Note: This piece is a response to an essay by Haviv Rettig Gur, which can be found here

Israel’s current political crisis exemplifies the maxim that hard cases make bad law. This case is desperate. Six months after the coronavirus erupted and nine months after the fiscal year began, Israel still lacks both a functioning contact-tracing system and an approved 2020 budget, mainly because Prime Minister Benjamin Netanyahu is more worried about politics than the domestic problems that Israel now confronts. The government’s failure to perform these basic tasks obviously invites the conclusion that civil servants’ far-reaching powers must not only be preserved, but perhaps even increased.

This would be the wrong conclusion. Bureaucrats, especially when they have great power, are vulnerable to the same ills as elected politicians. But unlike politicians, they are completely unaccountable to the public.

That doesn’t mean Haviv Rettig Gur is wrong to deem them indispensable. They provide institutional memory, flesh out elected officials’ policies, and supply information the politicians may not know and options they may not have considered. Yet the current crisis shows in several ways why they neither can nor should substitute for elected politicians.

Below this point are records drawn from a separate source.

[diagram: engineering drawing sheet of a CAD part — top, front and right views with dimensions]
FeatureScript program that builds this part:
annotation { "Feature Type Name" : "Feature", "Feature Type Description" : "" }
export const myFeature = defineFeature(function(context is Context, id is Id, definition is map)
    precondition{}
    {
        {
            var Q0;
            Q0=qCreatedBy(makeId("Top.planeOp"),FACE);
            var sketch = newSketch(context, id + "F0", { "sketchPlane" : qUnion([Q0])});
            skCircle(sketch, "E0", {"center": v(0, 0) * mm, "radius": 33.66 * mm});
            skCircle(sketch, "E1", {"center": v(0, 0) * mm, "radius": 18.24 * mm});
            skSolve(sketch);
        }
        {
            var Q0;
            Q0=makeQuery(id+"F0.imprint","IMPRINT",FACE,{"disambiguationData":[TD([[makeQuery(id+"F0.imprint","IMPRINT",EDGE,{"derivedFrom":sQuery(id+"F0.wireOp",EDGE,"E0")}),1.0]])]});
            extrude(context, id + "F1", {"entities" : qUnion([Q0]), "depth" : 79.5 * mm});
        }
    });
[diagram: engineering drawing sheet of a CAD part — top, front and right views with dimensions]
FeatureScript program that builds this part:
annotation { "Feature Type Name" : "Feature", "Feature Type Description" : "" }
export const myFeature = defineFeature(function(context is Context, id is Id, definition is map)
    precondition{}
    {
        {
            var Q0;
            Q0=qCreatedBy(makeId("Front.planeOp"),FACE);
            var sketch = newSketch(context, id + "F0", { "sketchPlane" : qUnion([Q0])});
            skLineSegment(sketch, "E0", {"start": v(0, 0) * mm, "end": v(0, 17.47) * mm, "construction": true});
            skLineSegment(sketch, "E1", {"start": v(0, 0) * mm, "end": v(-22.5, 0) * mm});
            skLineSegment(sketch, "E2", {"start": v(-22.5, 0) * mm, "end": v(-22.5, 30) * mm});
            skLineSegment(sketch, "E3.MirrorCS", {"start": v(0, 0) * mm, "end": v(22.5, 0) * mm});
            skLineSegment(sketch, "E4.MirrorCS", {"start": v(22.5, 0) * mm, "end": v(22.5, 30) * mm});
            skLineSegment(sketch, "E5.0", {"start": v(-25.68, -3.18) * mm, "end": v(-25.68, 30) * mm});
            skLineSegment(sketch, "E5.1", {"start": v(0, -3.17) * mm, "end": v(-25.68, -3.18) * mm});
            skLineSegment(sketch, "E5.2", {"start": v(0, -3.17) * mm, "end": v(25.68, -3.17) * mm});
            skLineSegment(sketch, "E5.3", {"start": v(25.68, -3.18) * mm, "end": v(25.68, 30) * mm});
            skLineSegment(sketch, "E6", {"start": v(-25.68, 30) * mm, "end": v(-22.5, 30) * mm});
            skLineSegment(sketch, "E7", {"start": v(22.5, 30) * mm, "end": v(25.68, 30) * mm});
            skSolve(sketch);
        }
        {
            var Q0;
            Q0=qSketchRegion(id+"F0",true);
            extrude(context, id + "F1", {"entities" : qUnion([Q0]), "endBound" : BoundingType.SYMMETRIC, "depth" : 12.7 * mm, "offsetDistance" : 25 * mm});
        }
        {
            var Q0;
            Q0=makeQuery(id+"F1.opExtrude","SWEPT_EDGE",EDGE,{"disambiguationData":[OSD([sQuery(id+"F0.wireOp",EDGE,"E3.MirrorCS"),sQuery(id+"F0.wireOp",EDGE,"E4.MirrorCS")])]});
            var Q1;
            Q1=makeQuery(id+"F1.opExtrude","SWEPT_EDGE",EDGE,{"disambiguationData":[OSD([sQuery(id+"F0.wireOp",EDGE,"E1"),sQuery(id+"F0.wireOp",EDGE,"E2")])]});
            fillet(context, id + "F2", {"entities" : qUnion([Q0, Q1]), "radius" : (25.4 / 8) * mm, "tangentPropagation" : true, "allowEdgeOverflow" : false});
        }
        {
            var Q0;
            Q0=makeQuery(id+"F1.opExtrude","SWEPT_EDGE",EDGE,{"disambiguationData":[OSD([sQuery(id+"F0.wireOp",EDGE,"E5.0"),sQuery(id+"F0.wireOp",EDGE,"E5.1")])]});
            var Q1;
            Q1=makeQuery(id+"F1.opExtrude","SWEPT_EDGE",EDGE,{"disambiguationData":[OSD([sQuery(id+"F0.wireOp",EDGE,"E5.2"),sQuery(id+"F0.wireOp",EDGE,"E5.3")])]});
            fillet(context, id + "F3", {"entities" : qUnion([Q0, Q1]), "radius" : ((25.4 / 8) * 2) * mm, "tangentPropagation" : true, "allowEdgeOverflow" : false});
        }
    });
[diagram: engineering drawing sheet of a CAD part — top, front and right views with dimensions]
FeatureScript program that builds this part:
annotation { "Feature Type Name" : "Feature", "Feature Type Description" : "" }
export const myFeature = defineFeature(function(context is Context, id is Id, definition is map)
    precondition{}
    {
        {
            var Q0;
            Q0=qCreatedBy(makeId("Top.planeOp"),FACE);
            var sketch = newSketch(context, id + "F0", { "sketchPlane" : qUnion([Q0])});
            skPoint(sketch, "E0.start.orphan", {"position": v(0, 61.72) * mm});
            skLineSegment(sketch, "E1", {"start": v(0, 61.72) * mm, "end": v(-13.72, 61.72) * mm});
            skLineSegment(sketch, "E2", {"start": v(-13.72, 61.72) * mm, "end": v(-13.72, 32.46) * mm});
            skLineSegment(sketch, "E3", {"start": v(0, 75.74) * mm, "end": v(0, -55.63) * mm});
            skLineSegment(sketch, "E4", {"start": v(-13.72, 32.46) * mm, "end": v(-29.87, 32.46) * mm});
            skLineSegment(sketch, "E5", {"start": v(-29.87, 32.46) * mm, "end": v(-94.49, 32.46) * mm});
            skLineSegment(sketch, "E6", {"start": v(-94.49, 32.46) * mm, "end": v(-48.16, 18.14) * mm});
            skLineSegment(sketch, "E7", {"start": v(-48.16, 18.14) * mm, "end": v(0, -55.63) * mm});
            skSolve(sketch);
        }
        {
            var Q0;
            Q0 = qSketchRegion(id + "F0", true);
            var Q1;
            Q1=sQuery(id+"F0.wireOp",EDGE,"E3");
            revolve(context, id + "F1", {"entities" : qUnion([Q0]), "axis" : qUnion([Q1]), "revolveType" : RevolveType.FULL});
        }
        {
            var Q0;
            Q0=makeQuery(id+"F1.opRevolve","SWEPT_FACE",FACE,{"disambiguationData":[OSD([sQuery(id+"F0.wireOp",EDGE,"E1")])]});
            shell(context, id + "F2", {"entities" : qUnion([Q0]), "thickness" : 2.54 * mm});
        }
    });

First, bureaucrats are no less prone to poor judgment than politicians. As evidence, consider Siegal Sadetzki, part of the Netanyahu-led triumvirate that ran Israel’s initial response to the coronavirus. It’s unsurprising that Gur never mentioned Sadetzki even as he lauded the triumvirate’s third member, former Health Ministry Director General Moshe Bar Siman-Tov; she and her fellow Health Ministry staffers are a major reason why Israel still lacks a functional test-and-trace system.

Sadetzki, an epidemiologist, was the ministry’s director of public-health services and the only member of the triumvirate with professional expertise in epidemics (Bar Siman-Tov is an economist). As such, her input was crucial. Yet she adamantly opposed expanding virus testing, even publicly asserting that “Too much testing will increase complacence.” She opposed letting organizations outside the public-health system do lab work for coronavirus tests, even though the system was overwhelmed. She opposed sewage monitoring to track the spread of the virus. And on, and on.

Moreover, even after acknowledging that test-and-trace was necessary, ministry bureaucrats insisted for months that their ministry do the tracing despite its glaringly inadequate manpower. Only in August was the job finally given to the army, which does have the requisite personnel. And the system still isn’t fully operational.